Document passage:
··········

We're running with UsePrivilegeSeparation yes, UsePAM yes, and
PasswordAuthentication no.
We noticed this at the end of a diff of auth.log output between when the
[pam] processes were left lying around and when they aren't:
debug3: ssh_msg_send: type 1
debug3: ssh_msg_recv entering
debug3: mm_request_send entering: type 51
debug3: mm_request_receive entering
- debug1: do_cleanup
fatal: PAM: authentication thread exited unexpectedly
debug1: do_cleanup
+ debug1: PAM: cleanup
+ debug3: PAM: sshpam_thread_cleanup entering
It looks to me as if sshpam_cleanup() and sshpam_thread_cleanup() aren't
getting called under all circumstances when they should be, and that the
result of this is that the [pam] threads lie around forever until they
choke the server. Yet do_cleanup() *is* getting called. Since I believe
that neither KRB5 nor GSSAPI is compiled in, this means that either:
(a) we're in the login shell child (should certainly hope not,
authentication fails)

··········

Work task A:
Answer these questions from the message about leftover sshd PAM processes, one answer per line, marked the same way:
(i) What value is PasswordAuthentication set to?
(ii) Which fatal message appears in the auth.log diff?
(iii) Which two functions does the writer suspect are not always being called?
Work task B: Write the next part of the message about leftover sshd PAM processes, starting after its last line.
The collected data has no role in this exercise.

[Collected data]
··········

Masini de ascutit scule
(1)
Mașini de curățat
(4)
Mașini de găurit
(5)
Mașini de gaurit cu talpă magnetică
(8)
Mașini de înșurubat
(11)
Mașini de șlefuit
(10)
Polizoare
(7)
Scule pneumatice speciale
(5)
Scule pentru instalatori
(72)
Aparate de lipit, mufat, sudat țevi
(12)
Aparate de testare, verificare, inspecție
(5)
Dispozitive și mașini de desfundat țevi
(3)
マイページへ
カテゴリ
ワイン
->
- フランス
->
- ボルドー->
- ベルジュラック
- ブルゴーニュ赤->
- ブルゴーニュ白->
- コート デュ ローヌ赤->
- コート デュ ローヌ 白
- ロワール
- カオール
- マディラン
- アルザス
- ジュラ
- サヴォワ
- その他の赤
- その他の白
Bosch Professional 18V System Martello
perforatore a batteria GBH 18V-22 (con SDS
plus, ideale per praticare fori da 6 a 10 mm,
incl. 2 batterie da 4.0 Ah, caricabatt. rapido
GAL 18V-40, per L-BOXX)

··········

Your response A:
(i) no
(ii) PAM: authentication thread exited unexpectedly
(iii) sshpam_cleanup() and sshpam_thread_cleanup()

Your response B:
(b) do_cleanup() has been called already in this process
(c) authctxt is NULL (which I don't think can be possible, since
do_cleanup() must be getting called from cleanup_exit())
So I think I see the problem: if do_cleanup() happens to get called from
the "wrong" thread (perhaps the authentication thread itself?), then
it
doesn't manage to do all the cleanup but nevertheless sets called to 1,
and when the main thread comes along later it doesn't do the PAM
cleanup.
I wish I could provide you with a reliable reproduction recipe, but
perhaps this is good enough for a pthreads expert on openssh-unix-dev to
work it out?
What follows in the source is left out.